PSMP Tahan PSIM, Jadi Modal Jamu Wamena

Rabu, 02 May 2018 16:22 | editor : Mochamad Chariris

Pemain PSMP (merah) berebut bola dengan pemain PSIM di lanjutan penyisihan grup timur Liga 2.

Pemain PSMP (merah) berebut bola dengan pemain PSIM di lanjutan penyisihan grup timur Liga 2. (Guntur Aga for Radar Mojokerto)

MOJOKERTO – Lawatan kedua PSMP ke Kota Gudeg Jogjakarta akhirnya membuahkan hasil. Menghadapi PSIM, The Lasmojo sukses memetik satu poin setelah laga yang berlangsung di Stadion Sultan Agung Bantul itu berakhir imbang 0-0.

Hasil tersebut menjadi modal besar Laskar Majapahit menatap pertandingan berikutnya babak penyisihan grup timur Liga 2 musim 2018 saat menjamu Kalteng Putra di Stadion Gajah Mada Mojosari, Minggu nanti (6/5).

Sejak menit awal, tuan rumah langsung menggeber serangan demi memburu gol pertama. Mengandalkan serangan dari dua sisi sayap yang dihuni Hendri Satriadi dan M Rifky, Hendika Arga dkk tak henti-hentinya memberikan tusukan ke pertahanan PSMP.

Ditopang Yoga Pratama dan Pratama Gilang di lini tengah, Hendika Arga dipasrahi sebagai jenderal serangan di jantung permainan. Hasilnya, peluang pertama didapat setelah center bek Ade Christian kedapatan handsball di luar kotak penalti.

Sayang, tembakan bebas Gilang membentur pagar hidup. Pun demikina juga dengan bidikan Hendika Arga yang masih tipis dari sasaran. Striker Ismail berpeluang mencetak gol, namun sepakan empat menit sebelum jeda masih mampu ditepis kiper.

Di sisi lain, PSMP yang tak ingin pulang dengan tangan hampa, juga berupaya membongkar pertahanan tuan rumah. Dengan mengandalkan eks striker PSIM, Krisna Adi yang berduet dengan Indra Setiawan di lini depan.

Sayang, sepakan kedua pemain masih melayang tipis di atas gawang Ivan Febrianto, kiper PSIM. Hingga kedua tim masuk ruang ganti, skor masih imbang kacamata. Di babak kedua, PSIM kembali menyerang lewat Hendika Arga, tapi sundulanya masih mendarat tepat di pelukan kiper PSMP, Putut Wijiarto.

Krisna Adi hampir saja mencatatkan namanya di papan skor setelah solo run Ricky Kambuaya berhasil diteruskan dengan shooting terarah ke gawang PSIM. Namun, lagi-lagi bola urung bergulir melewati garis gawang hingga mampu dibersihkan Edo Pratama.

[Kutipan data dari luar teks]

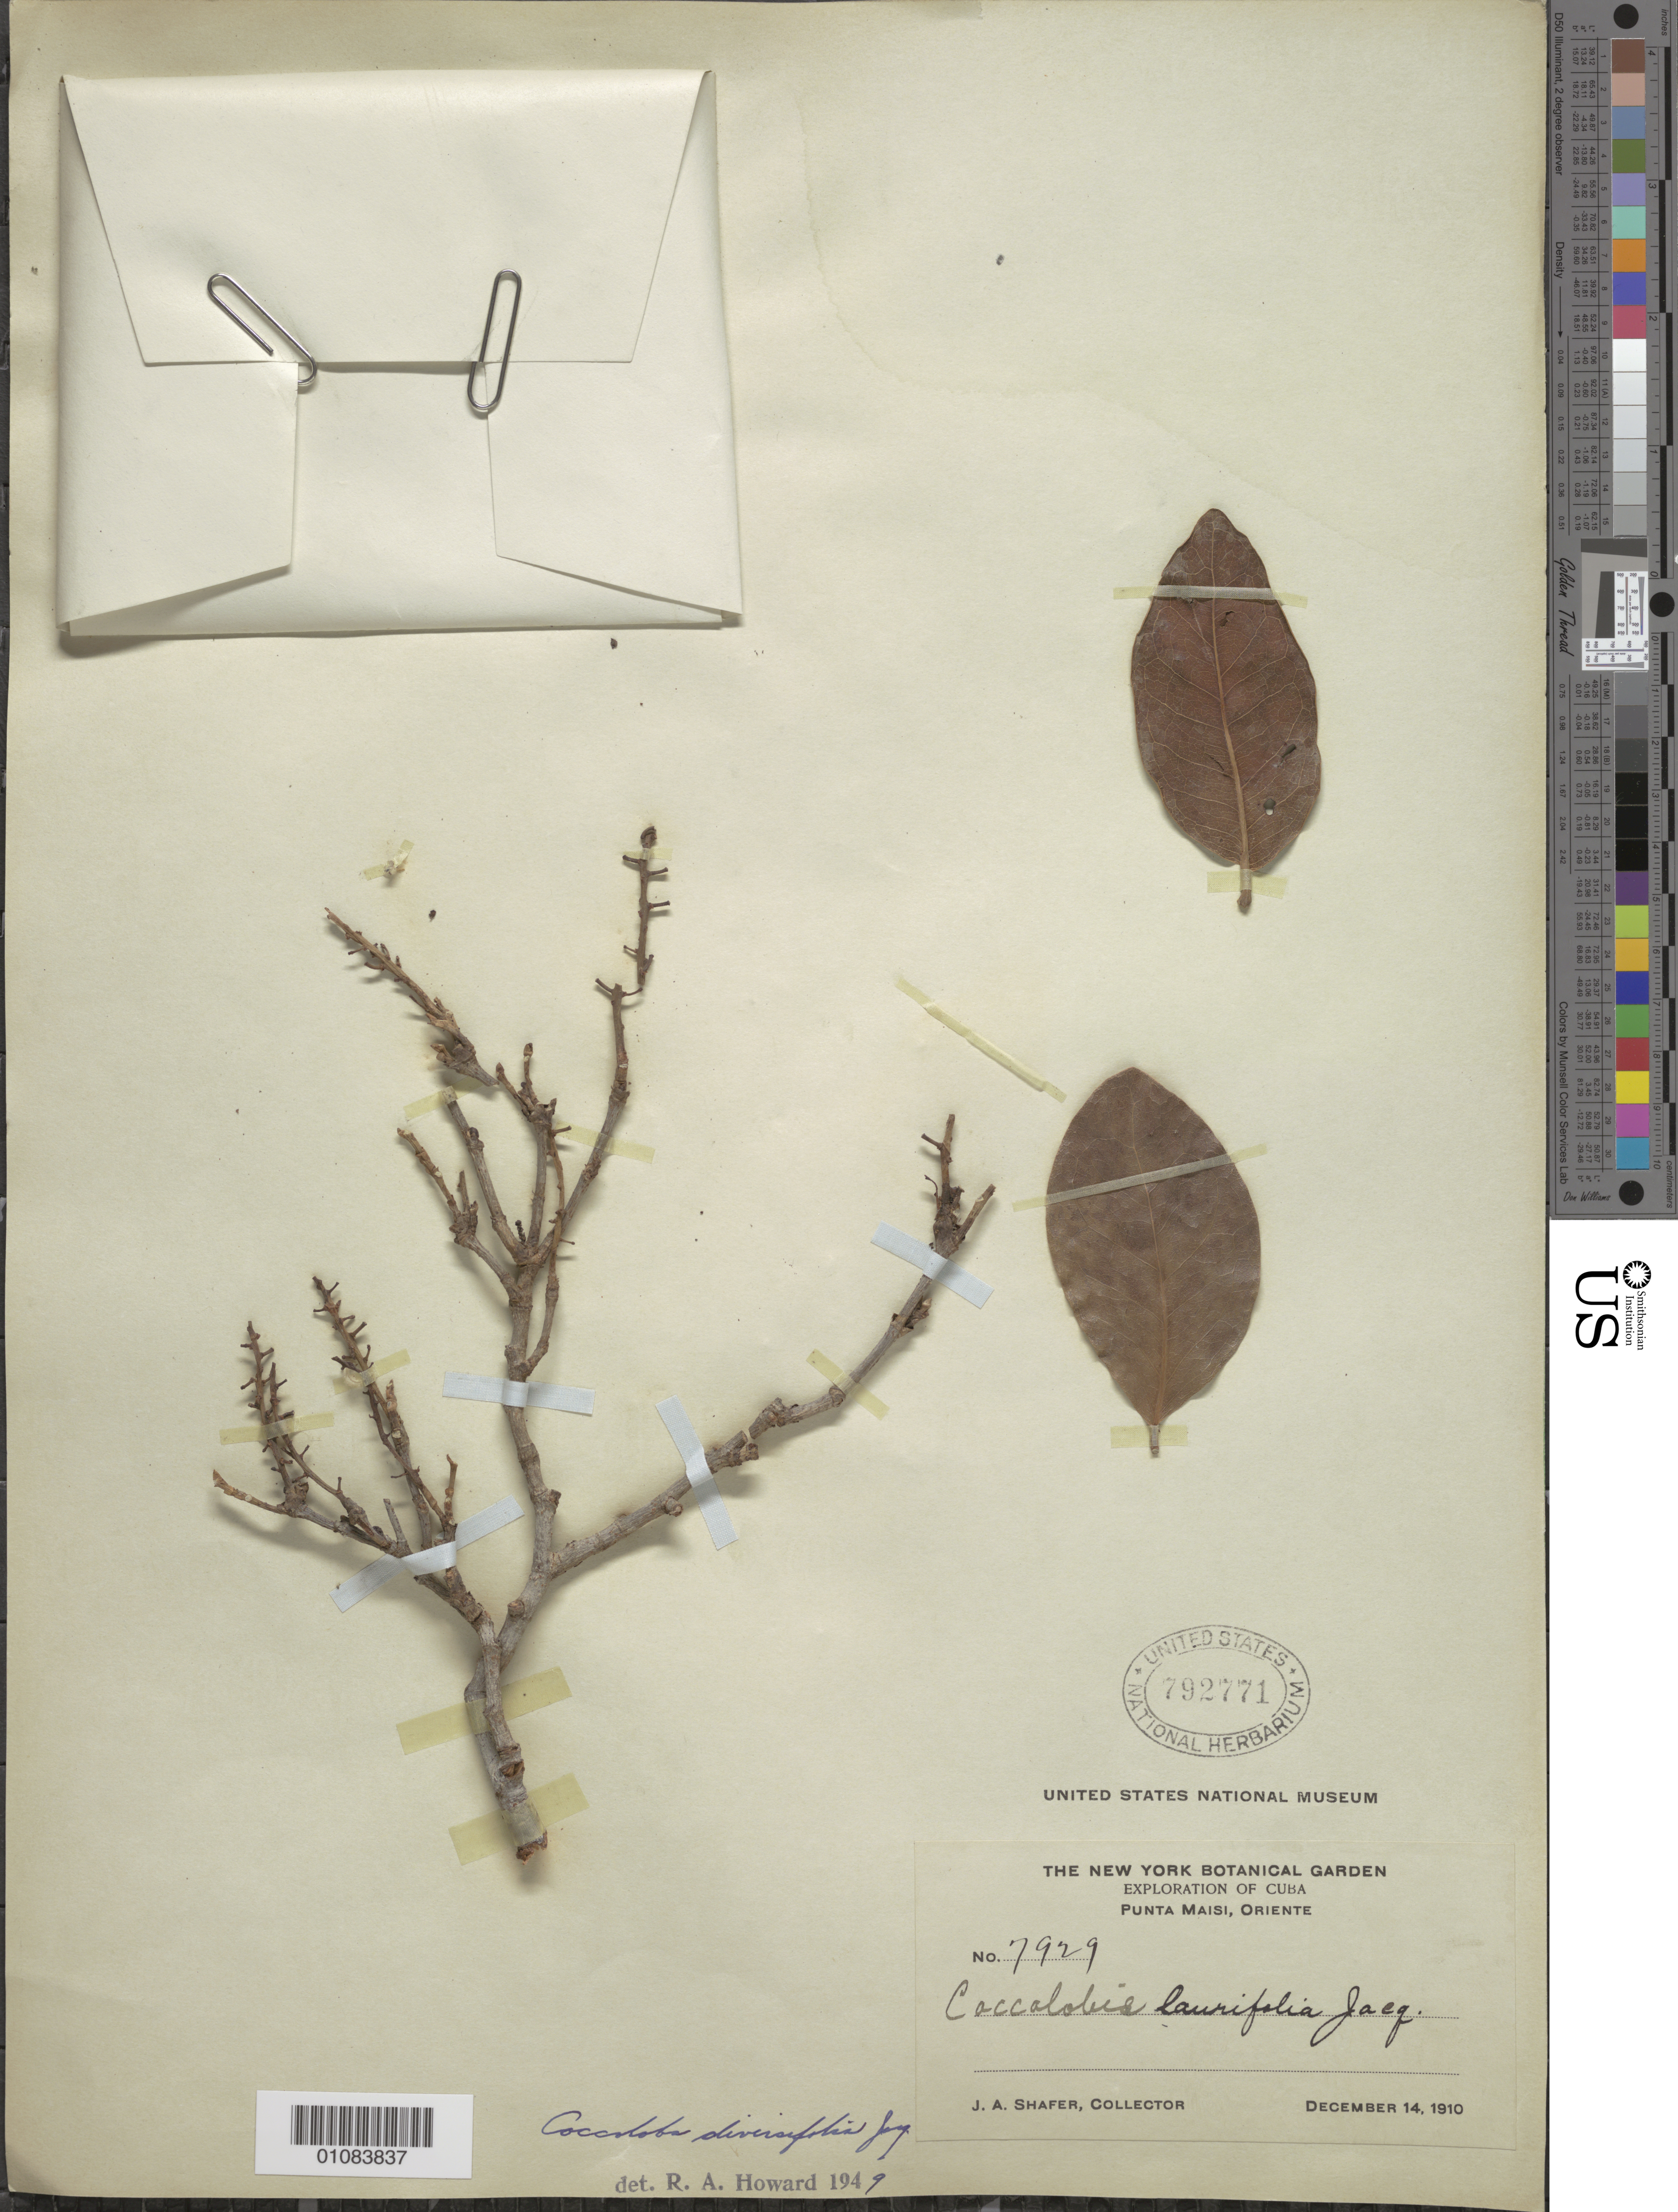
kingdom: Plantae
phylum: Tracheophyta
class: Magnoliopsida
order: Caryophyllales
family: Polygonaceae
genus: Coccoloba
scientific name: Coccoloba diversifolia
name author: Jacq.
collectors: J. A. Shafer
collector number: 7929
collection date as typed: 14 Dec 1910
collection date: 1910-12-14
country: Cuba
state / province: Guantánamo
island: Cuba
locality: Oriente, Punta Maisi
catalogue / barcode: US 792771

Selamatlah gawang PSIM. Di menit ke-64, giliran Yoga Pratama membuat Putut harus berjibaku menangkis bola. Tapi, nasib PSMP masih beruntung, lantaran Putut menjadi tembok yang menyulitkan PSIM dalam mencetak skor. Termasuk tendangan bebas Rifky yang masih mampu dihalau ke sisi kiri gawangnya.  

PSIM unggul jumlah pemain ketika Finky Pasamba mendapat kartu kuning kedua dan harus keluar lapangan. Hanya, sanksi tersebut tidak bisa dimanfaatkan tuan rumah dalam mencetak skor. Justru PSMP hampir menjebol gawang Ivan jika saja Samsul Pellu sigap menghalau bola. Hingga peluit panjang ditiup wasit Ridwan Pahala asal Jabar, skor imbang 0-0 tidak berubah.

Pelatih PSMP, Jamal Yastro mengaku puas dengan penampilan anak asuhnya. Fokus dan konsentrasi menjadi kunci bisa menahan dan membawa pulang satu poin. ’’Bisa jadi modal menjamu Wamena dan Kalteng Putra. Juga motivasi memulai tren positif untuk meraih poin penuh di kandang,’’ pungkasnya.